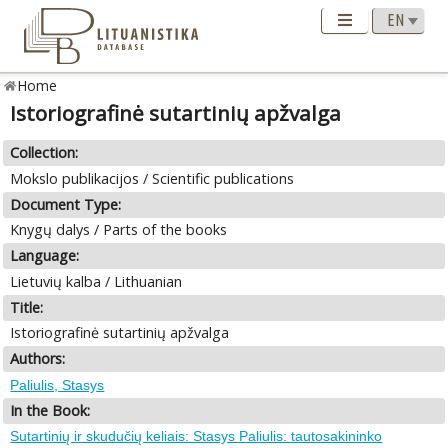
Home
Istoriografinė sutartinių apžvalga
Collection:
Mokslo publikacijos / Scientific publications
Document Type:
Knygų dalys / Parts of the books
Language:
Lietuvių kalba / Lithuanian
Title:
Istoriografinė sutartinių apžvalga
Authors:
Paliulis, Stasys
In the Book:
Sutartinių ir skudučių keliais: Stasys Paliulis: tautosakininko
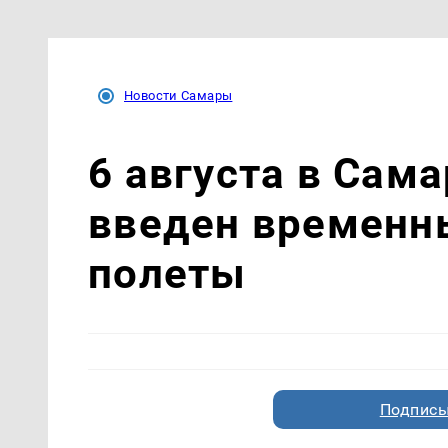
Новости Самары
6 августа в Сам
введен временн
полеты
Подписы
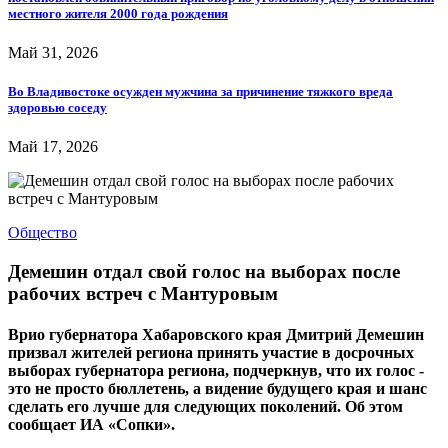
местного жителя 2000 года рождения
Май 31, 2026
Во Владивостоке осужден мужчина за причинение тяжкого вреда
здоровью соседу
Май 17, 2026
Общество
Демешин отдал свой голос на выборах после
рабочих встреч с Мантуровым
Врио губернатора Хабаровского края Дмитрий Демешин
призвал жителей региона принять участие в досрочных
выборах губернатора региона, подчеркнув, что их голос -
это не просто бюллетень, а видение будущего края и шанс
сделать его лучше для следующих поколений. Об этом
сообщает ИА «Сопки».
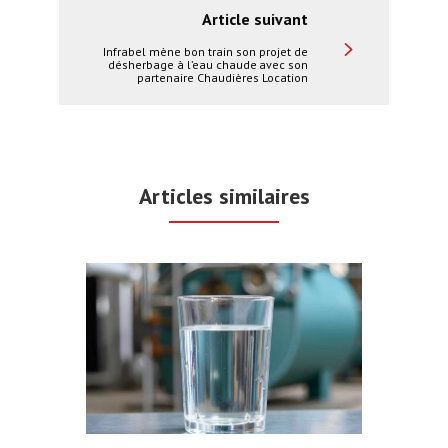
Article suivant
Infrabel mène bon train son projet de
désherbage à l’eau chaude avec son
partenaire Chaudières Location
Articles similaires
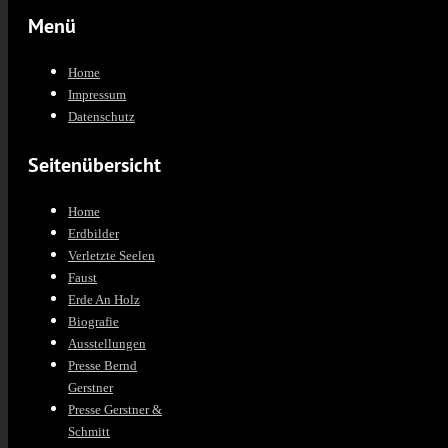
Menü
Home
Impressum
Datenschutz
Seitenübersicht
Home
Erdbilder
Verletzte Seelen
Faust
Erde An Holz
Biografie
Ausstellungen
Presse Bernd
Gerstner
Presse Gerstner &
Schmitt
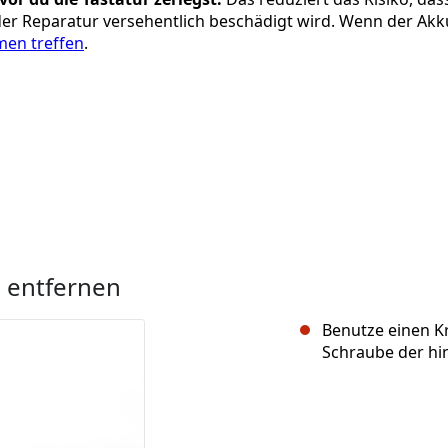
 der Reparatur versehentlich beschädigt wird. Wenn der Akk
en treffen
.
 entfernen
Benutze einen K
Schraube der hi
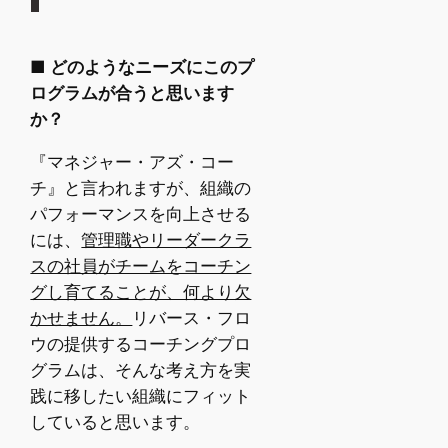
■ どのようなニーズにこのプ
ログラムが合うと思います
か？
『マネジャー・アズ・コー
チ』と言われますが、組織の
パフォーマンスを向上させる
には、
管理職やリーダークラ
スの社員がチームをコーチン
グし育てることが、何より欠
かせません。
リバース・フロ
ウの提供するコーチングプロ
グラムは、そんな考え方を実
践に移したい組織にフィット
していると思います。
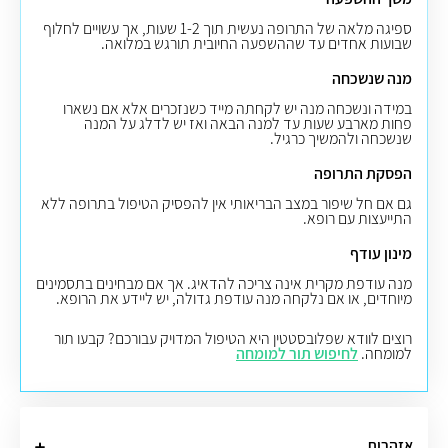
ספיגה מלאה של התרופה נעשית תוך 1-2 שעות, אך עשויים לחלוף
שבועות אחדים עד שההשפעה החיובית תורגש במלואה.
מנה שנשכחה
במידה ונשכחה מנה יש לקחתה מייד כשנזכרים אלא אם נשארו
פחות מארבע שעות עד למנה הבאה ואז יש לדלג על המנה
שנשכחה ולהמשיך כרגיל.
הפסקת התרופה
גם אם חל שיפור במצב הבריאותי אין להפסיק הטיפול בתרופה ללא
התייעצות עם רופא.
מינון עודף
מנה עודפת מקרית אינה צריכה להדאיג. אך אם מבחינים בתסמינים
מיוחדים, או אם נלקחה מנה עודפת גדולה, יש ליידע את הרופא.
רוצים לוודא שפלובסטטין היא הטיפול המדויק עבורכם? קבעו תור
למומחה.
לחיפוש תור למומחה
אזהרות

--

> **Task statement**: In the copy, include no pictures; everything else in the material should be written out exactly.

> **Exercise output**:
Home
Istoriografinė sutartinių apžvalga
Collection:
Mokslo publikacijos / Scientific publications
Document Type:
Knygų dalys / Parts of the books
Language:
Lietuvių kalba / Lithuanian
Title:
Istoriografinė sutartinių apžvalga
Authors:
Paliulis, Stasys
In the Book:
Sutartinių ir skudučių keliais: Stasys Paliulis: tautosakininko
Новости Самары
6 августа в Сам
введен временн
полеты
Подписы
местного жителя 2000 года рождения
Май 31, 2026
Во Владивостоке осужден мужчина за причинение тяжкого вреда
здоровью соседу
Май 17, 2026
Общество
Демешин отдал свой голос на выборах после
рабочих встреч с Мантуровым
Врио губернатора Хабаровского края Дмитрий Демешин
призвал жителей региона принять участие в досрочных
выборах губернатора региона, подчеркнув, что их голос -
это не просто бюллетень, а видение будущего края и шанс
сделать его лучше для следующих поколений. Об этом
сообщает ИА «Сопки».
Article suivant
Infrabel mène bon train son projet de
désherbage à l’eau chaude avec son
partenaire Chaudières Location
Articles similaires
Menü
Home
Impressum
Datenschutz
Seitenübersicht
Home
Erdbilder
Verletzte Seelen
Faust
Erde An Holz
Biografie
Ausstellungen
Presse Bernd
Gerstner
Presse Gerstner &
Schmitt
 der Reparatur versehentlich beschädigt wird. Wenn der Akk
en treffen
.
 entfernen
Benutze einen K
Schraube der hi
■ どのようなニーズにこのプ
ログラムが合うと思います
か？
『マネジャー・アズ・コー
チ』と言われますが、組織の
パフォーマンスを向上させる
には、
管理職やリーダークラ
スの社員がチームをコーチン
グし育てることが、何より欠
かせません。
リバース・フロ
ウの提供するコーチングプロ
グラムは、そんな考え方を実
践に移したい組織にフィット
していると思います。
ספיגה מלאה של התרופה נעשית תוך 1-2 שעות, אך עשויים לחלוף
שבועות אחדים עד שההשפעה החיובית תורגש במלואה.
מנה שנשכחה
במידה ונשכחה מנה יש לקחתה מייד כשנזכרים אלא אם נשארו
פחות מארבע שעות עד למנה הבאה ואז יש לדלג על המנה
שנשכחה ולהמשיך כרגיל.
הפסקת התרופה
גם אם חל שיפור במצב הבריאותי אין להפסיק הטיפול בתרופה ללא
התייעצות עם רופא.
מינון עודף
מנה עודפת מקרית אינה צריכה להדאיג. אך אם מבחינים בתסמינים
מיוחדים, או אם נלקחה מנה עודפת גדולה, יש ליידע את הרופא.
רוצים לוודא שפלובסטטין היא הטיפול המדויק עבורכם? קבעו תור
למומחה.
לחיפוש תור למומחה
אזהרות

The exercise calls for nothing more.